# [PROBLEM TO SOLVE]
If a line in the entries below holds the string "linecap", copy it.

# [SUPPLIED RECORDS]
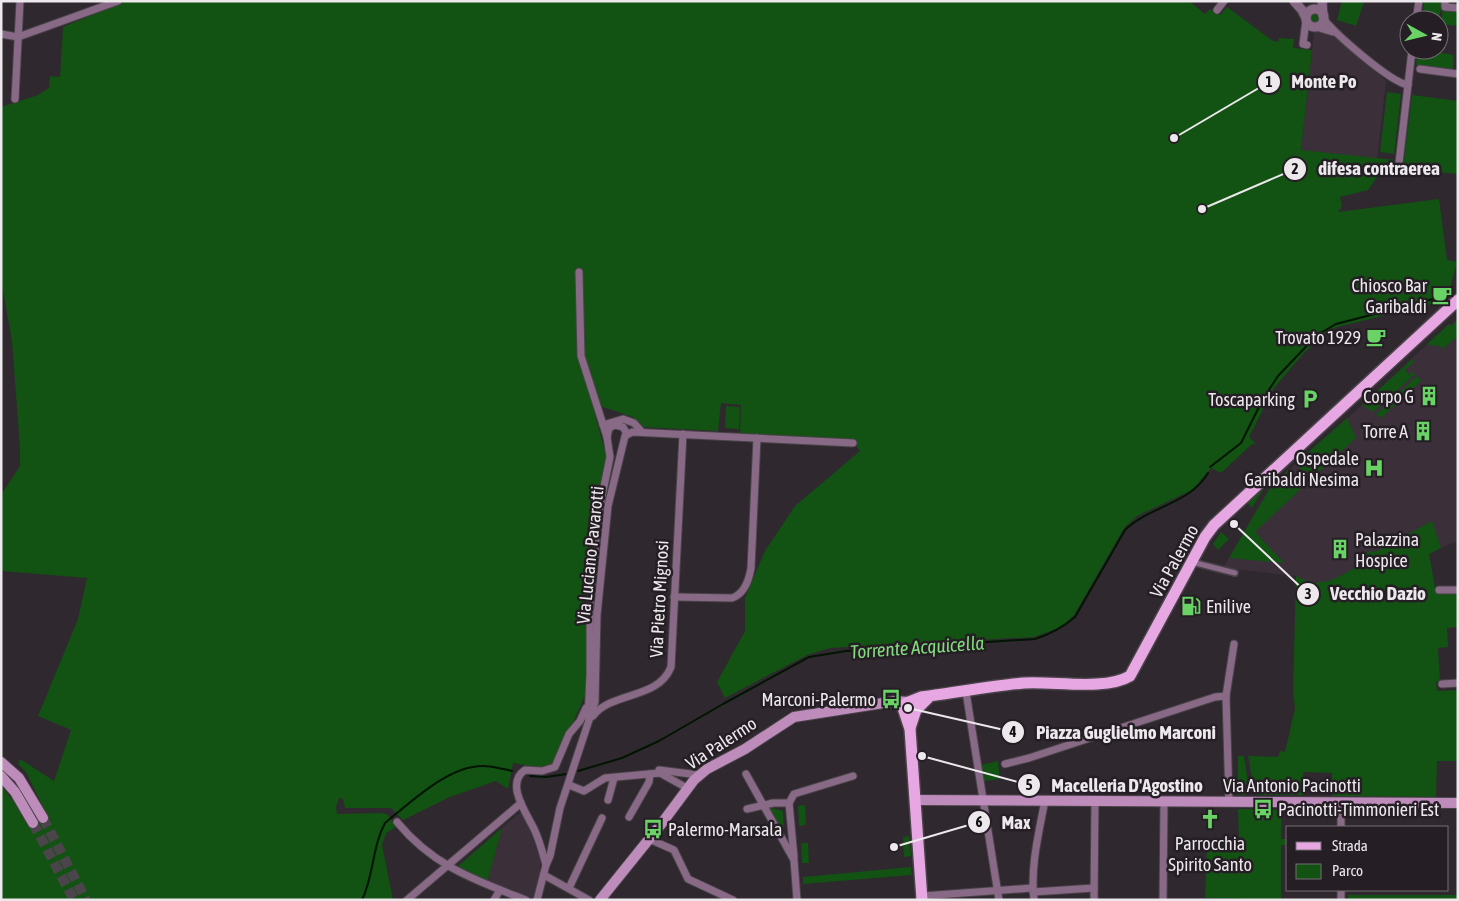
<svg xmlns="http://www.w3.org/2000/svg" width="1459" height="901" font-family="'Asap Condensed',sans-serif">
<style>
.built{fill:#3b2f3a}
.green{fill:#125212}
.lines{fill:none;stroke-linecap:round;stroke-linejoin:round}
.stream{stroke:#021402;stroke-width:2}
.secondary-tunnel{stroke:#4b454b;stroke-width:10;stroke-dasharray:10 5;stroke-linecap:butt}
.pedestrian-casing{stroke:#494349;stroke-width:8}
.minor-casing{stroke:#494349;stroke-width:9}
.tertiary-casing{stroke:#494349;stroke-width:11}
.secondary-casing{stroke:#494349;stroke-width:12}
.primary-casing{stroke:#494349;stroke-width:14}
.pedestrian{stroke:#886a86;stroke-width:5}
.minor{stroke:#886a86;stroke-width:7}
.tertiary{stroke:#886a86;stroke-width:9}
.secondary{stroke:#bd8cba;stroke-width:10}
.primary{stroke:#e6a7e2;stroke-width:11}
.labels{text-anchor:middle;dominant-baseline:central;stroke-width:5;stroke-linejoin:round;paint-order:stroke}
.poi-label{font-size:18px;fill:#ece8ec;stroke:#251f25;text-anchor:end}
.street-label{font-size:18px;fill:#ece8ec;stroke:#251f25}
.water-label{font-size:19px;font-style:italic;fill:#82dc7d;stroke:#251f25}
.leader{fill:none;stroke:#ece8ec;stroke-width:2}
.callout-dot{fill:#ece8ec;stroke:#251f25;stroke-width:2}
.mark-label{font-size:15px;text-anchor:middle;font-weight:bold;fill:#111}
.callout-label{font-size:19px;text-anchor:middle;font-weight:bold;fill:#ece8ec;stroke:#251f25;stroke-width:5;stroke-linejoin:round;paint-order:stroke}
</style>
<rect width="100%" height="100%" fill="#2f282f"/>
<g class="built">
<polygon points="1322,31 1334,36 1386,81 1377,159 1301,150 1314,33"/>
<polygon points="1458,319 1458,541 1295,608 1296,576 1223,568 1271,486 1359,408 1449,324 1451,326"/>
<polygon points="522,811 532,831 540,855 540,875 534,899 487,883 502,828"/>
</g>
<g class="green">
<path d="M126,1H1189L1205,14L1210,9L1220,15L1227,7L1273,41L1278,42L1279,38L1294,39L1293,48L1312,50L1301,150L1395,160L1393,167L1385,166L1368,190L1340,197L1342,206L1338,212L1439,199L1447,260L1457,262L1450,288L1434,293L1436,303L1337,327L1328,331L1304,353L1274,388L1249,437L1256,444H1252L1221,473L1211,468L1192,490L1137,516L1124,528L1074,615L1061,627L1034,637L830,648L807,655L725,698L717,682L745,631V598L765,551L795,506L860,451L857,447V440L740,433L741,405L721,403L718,431L642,427L633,417L600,406L596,396L590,397L607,459L595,509L594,551L584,615L586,630L585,696L554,763C543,771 526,765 513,763L508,789L496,781L450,797L403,820L391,808H345L343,799L339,798L336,807L337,814L381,813L387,814L396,827L386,833L382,845L393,900H1V786L15,803L28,826L47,815L26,772L18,764L20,759L54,781L71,730L38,716L78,619L87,578L1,571V495L20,466V448L12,341L1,279V107L38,95L49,88L50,76L60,77L63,27Z"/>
<polygon points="1342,1 1364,2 1356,26 1337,20"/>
<polygon points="1424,1 1442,1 1439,21 1422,20"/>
<polygon points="1443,8 1458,10 1458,26 1441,24"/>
<circle cx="1315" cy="18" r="6"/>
<polygon points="1418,50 1435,50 1435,52 1454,55 1453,69 1416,65"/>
<polygon points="1387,92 1401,94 1394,154 1380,152"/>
<polygon points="1412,95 1458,101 1458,174 1403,168"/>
<polygon points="1458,319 1458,336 1443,349 1440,346 1426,345 1449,324 1451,326"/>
<polygon points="1412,359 1414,362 1405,370 1409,375 1413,371 1415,374 1373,412 1362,405"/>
<polygon points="1417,376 1421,381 1381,418 1376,414"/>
<polygon points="726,406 740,407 739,429 725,428"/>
<polygon points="1347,418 1356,438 1311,479 1295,464"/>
<polygon points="1288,470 1304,486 1255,532 1284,563 1229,558 1271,486"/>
<polygon points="1268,481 1252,508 1246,501"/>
<path d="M1432,521L1441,548L1429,554L1436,593H1458V627L1447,628L1448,647L1438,648L1440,681L1436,682L1437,691L1458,690V772L1457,761H1437L1436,797L1332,796V773L1303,772L1306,795H1255L1248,756L1278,757L1280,751L1285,752L1295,708L1293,691L1296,576C1321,590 1336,578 1358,566L1356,563L1370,551L1375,552Z"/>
<polygon points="1221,532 1229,539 1218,550 1213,544"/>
<polygon points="1238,756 1244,756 1248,782 1246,795 1238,795"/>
<polygon points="998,761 1000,779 984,781 981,765"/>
<polygon points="805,805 806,825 799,826 798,806"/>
<polygon points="768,807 783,811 784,835"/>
<polygon points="1238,809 1282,810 1281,839 1288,839 1288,845 1281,845 1281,900 1205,898 1207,843 1239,843"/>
<polygon points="502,828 487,883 457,867"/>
<polygon points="909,836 911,856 904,857 903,837"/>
<polygon points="801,843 808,843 809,863 802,863"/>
<polygon points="911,867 912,875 803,884 803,877"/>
<rect x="1348" y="895" width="110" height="5"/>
</g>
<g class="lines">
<g class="stream">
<polyline points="1210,467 1241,443 1263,399 1278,376 1317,335 1336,324 1433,299"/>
<path d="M578,771L622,758L659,741L723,704L809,657L846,651L1035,639C1051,634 1062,628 1075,617L1125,530C1150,506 1190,504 1208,473"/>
<polyline points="530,776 546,777 567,774"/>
<path d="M362,900C374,875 372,847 385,823C408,804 444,771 473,767C486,764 499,768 512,771"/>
</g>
<g class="secondary-tunnel">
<polyline points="43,818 86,900"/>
<polyline points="33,823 74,900"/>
</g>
<defs>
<polyline id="pedestrian" points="1192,562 1235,573"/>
<g id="minor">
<polyline points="1445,1 1445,7 1458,8"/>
<polyline points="1217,10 1224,1"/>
<path d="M1323,18C1335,34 1390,82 1408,85"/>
<polyline points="1306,20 1303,44 1307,45"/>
<polyline points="1416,20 1419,1"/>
<polyline points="1316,27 1333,32"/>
<polyline points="1,34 18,37 118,1"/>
<polyline points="1420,69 1458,74"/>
<polyline points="15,99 20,1"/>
<polyline points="1399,163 1412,50"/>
<polyline points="579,272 581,356 607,437 610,457 598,516 590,601 590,674 588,718"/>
<polyline points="603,425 623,419 634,423 642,432"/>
<polyline points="607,437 609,428 615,425 623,427 627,434"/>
<polyline points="1439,590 1458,590"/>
<path d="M674,597L732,598C744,594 749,580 751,568L757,438"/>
<polyline points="1442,684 1458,683"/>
<polyline points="966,692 999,900"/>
<path d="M593,716C612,691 658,700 671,667L683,434"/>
<polyline points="1005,764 1029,758 1215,697 1226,696"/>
<polyline points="659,770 699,775"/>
<polyline points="746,774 794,860 797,900"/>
<polyline points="569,785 584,791 605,778 660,773 687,788"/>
<polyline points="608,800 614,778"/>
<polyline points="1229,801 1226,696 1234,644"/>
<polyline points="747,809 773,803 789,803"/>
<polyline points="629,817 649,782 650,774"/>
<path d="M397,822C433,866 475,880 526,900"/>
<polyline points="1341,827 1341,802"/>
<polyline points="649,839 674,850 688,879 733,900"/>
<polyline points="794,857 789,803 794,794 853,776"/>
<path d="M546,865C543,854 540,842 535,831C528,815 504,784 525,770L542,771L555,767L569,734L580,721L586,708"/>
<polyline points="544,875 589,900"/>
<polyline points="569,888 602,818"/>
<polyline points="1033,892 1094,888"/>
<polyline points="922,896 1032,888"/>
<polyline points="407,900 521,803"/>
<polyline points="494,900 500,890"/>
<polyline points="537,900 546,865 550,856 560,808 595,702 597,615 608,506 625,436 632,432 853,443"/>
<path d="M1034,900C1030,867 1039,832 1045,800"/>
<polyline points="1094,900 1095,800"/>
<polyline points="1163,900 1164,801"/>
<polyline points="1341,900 1341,890"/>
</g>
<g id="tertiary">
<polyline points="1294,1 1302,10 1306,18"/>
<polyline points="1322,1 1323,16"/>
<circle cx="1315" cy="18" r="9"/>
</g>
<g id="secondary">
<polyline points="1,762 19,778 43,818"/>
<polyline points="1,776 15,792 33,823"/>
<polyline points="915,800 1458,803"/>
<polyline points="600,900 662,823 694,780 707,769 745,749 794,717 896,701 908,702"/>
</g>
<g id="primary">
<polyline points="910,728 916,710 928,698"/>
<path d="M922,900L910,729L903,708L906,703L921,697C955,693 990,686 1024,683C1054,681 1105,691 1130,676L1205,537L1214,525L1458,300"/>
</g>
</defs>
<use href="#pedestrian" class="pedestrian-casing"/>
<use href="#minor" class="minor-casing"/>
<use href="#tertiary" class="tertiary-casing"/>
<use href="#secondary" class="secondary-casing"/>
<use href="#primary" class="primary-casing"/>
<use href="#pedestrian" class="pedestrian"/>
<use href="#minor" class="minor"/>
<use href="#tertiary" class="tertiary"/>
<use href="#secondary" class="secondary"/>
<use href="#primary" class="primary"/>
</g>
<defs>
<symbol id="cafe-bare" viewBox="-9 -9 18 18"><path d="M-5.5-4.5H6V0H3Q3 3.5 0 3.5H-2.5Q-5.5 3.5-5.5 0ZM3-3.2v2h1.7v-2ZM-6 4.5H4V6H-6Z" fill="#69d465" stroke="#251f25" stroke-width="2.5" paint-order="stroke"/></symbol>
<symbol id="building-bare" viewBox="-9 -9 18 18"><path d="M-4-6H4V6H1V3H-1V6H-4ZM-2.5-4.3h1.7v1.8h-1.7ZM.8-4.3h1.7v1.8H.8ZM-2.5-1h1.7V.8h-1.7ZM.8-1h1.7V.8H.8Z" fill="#69d465" stroke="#251f25" stroke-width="2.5" paint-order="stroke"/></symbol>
<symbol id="parking-bare" viewBox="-9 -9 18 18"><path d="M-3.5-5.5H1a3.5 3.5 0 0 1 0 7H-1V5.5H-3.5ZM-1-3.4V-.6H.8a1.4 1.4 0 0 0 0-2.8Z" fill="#69d465" stroke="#251f25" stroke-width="2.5" paint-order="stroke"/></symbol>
<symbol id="hospital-bare" viewBox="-9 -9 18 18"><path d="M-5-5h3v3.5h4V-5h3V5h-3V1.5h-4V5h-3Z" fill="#69d465" stroke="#251f25" stroke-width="2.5" paint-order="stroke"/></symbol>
<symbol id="fuel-bare" viewBox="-9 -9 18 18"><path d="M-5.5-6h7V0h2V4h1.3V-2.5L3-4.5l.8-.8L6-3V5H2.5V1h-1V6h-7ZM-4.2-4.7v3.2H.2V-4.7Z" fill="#69d465" stroke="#251f25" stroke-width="2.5" paint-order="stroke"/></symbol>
<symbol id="bus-bare" viewBox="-9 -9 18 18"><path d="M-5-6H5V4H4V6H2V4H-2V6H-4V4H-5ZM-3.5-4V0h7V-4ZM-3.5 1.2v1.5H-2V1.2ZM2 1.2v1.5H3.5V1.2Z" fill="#69d465" stroke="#251f25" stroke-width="2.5" paint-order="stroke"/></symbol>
<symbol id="church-bare" viewBox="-9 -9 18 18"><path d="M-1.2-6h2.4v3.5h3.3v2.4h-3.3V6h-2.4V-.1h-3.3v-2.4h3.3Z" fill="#69d465" stroke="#251f25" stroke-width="2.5" paint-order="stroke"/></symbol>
</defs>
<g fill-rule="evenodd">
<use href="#cafe-bare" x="1428" y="281" width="28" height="28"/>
<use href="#cafe-bare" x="1362" y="323" width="28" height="28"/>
<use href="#building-bare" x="1415" y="382" width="28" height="28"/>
<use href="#parking-bare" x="1296" y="385" width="28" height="28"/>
<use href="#building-bare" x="1409" y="417" width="28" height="28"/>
<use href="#hospital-bare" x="1360" y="454" width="28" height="28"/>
<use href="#building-bare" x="1326" y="535" width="28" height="28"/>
<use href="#fuel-bare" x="1177" y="592" width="28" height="28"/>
<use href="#bus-bare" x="877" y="685" width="28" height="28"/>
<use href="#bus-bare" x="1249" y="795" width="28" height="28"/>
<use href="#church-bare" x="1196" y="805" width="28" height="28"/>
<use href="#bus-bare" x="639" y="815" width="28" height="28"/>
</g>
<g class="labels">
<g class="poi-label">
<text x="1427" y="285">Chiosco Bar<tspan x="1427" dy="21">Garibaldi</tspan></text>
<text x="1361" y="337">Trovato 1929</text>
<text x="1414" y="396">Corpo G</text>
<text x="1295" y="399">Toscaparking</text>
<text x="1408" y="431">Torre A</text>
<text x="1359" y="458">Ospedale<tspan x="1359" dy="21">Garibaldi Nesima</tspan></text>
<text x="1355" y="539" text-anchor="start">Palazzina<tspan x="1355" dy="21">Hospice</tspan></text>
<text x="1206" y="606" text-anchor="start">Enilive</text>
<text x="876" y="699">Marconi-Palermo</text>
<text x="1278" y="809" text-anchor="start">Pacinotti-Timmonieri Est</text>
<text x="668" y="829" text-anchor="start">Palermo-Marsala</text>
<text x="1210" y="843" text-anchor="middle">Parrocchia<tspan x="1210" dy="21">Spirito Santo</tspan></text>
</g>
<g class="street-label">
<text transform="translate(590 555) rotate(-84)">Via Luciano Pavarotti</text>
<text transform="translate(1174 561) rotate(-61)">Via Palermo</text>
<text transform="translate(659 599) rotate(-87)">Via Pietro Mignosi</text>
<text transform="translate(721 743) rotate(-33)">Via Palermo</text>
<text x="1292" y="785">Via Antonio Pacinotti</text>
</g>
<g class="water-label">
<text transform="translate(917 647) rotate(-4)">Torrente Acquicella</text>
</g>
</g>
<path class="leader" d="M1174 138L1269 82M1202 209L1295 169M1234 524L1308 594M908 708L1013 732M922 756L1029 785M894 847L979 822"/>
<g class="callout-dot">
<circle cx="1174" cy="138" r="5"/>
<circle cx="1202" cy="209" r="5"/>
<circle cx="1234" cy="524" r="5"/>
<circle cx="908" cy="708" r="5"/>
<circle cx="922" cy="756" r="5"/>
<circle cx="894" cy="847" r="5"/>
<circle cx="1269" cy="82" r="12"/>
<circle cx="1295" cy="169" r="12"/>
<circle cx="1308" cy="594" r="12"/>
<circle cx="1013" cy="732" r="12"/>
<circle cx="1029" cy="785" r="12"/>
<circle cx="979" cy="822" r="12"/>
</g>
<g class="mark-label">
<text x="1269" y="87">1</text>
<text x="1295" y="174">2</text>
<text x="1308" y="599">3</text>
<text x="1013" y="737">4</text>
<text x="1029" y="790">5</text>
<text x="979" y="827">6</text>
</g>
<g class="callout-label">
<text x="1324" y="88">Monte Po</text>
<text x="1379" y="175">difesa contraerea</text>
<text x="1378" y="600">Vecchio Dazio</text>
<text x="1126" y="739">Piazza Guglielmo Marconi</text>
<text x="1127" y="792">Macelleria D'Agostino</text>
<text x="1016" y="829">Max</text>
</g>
<rect width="1459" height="901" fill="none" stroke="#ece8ec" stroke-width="5"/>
<rect x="1286" y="826" width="162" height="65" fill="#251f25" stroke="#756f75"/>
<rect x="1296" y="842" width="25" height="8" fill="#e6a7e2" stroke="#756f75"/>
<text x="1332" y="851" font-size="15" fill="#ece8ec">Strada</text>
<rect x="1296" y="864" width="25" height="15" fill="#125212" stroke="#756f75"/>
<text x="1332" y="876" font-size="15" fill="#ece8ec">Parco</text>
<g transform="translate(1424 35) rotate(98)"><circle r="24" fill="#251f25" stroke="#756f75"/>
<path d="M0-4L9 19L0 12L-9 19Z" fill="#69d465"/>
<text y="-8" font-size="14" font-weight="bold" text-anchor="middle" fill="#ece8ec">N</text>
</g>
</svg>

# [EXERCISE RESPONSE]
.lines{fill:none;stroke-linecap:round;stroke-linejoin:round}
.secondary-tunnel{stroke:#4b454b;stroke-width:10;stroke-dasharray:10 5;stroke-linecap:butt}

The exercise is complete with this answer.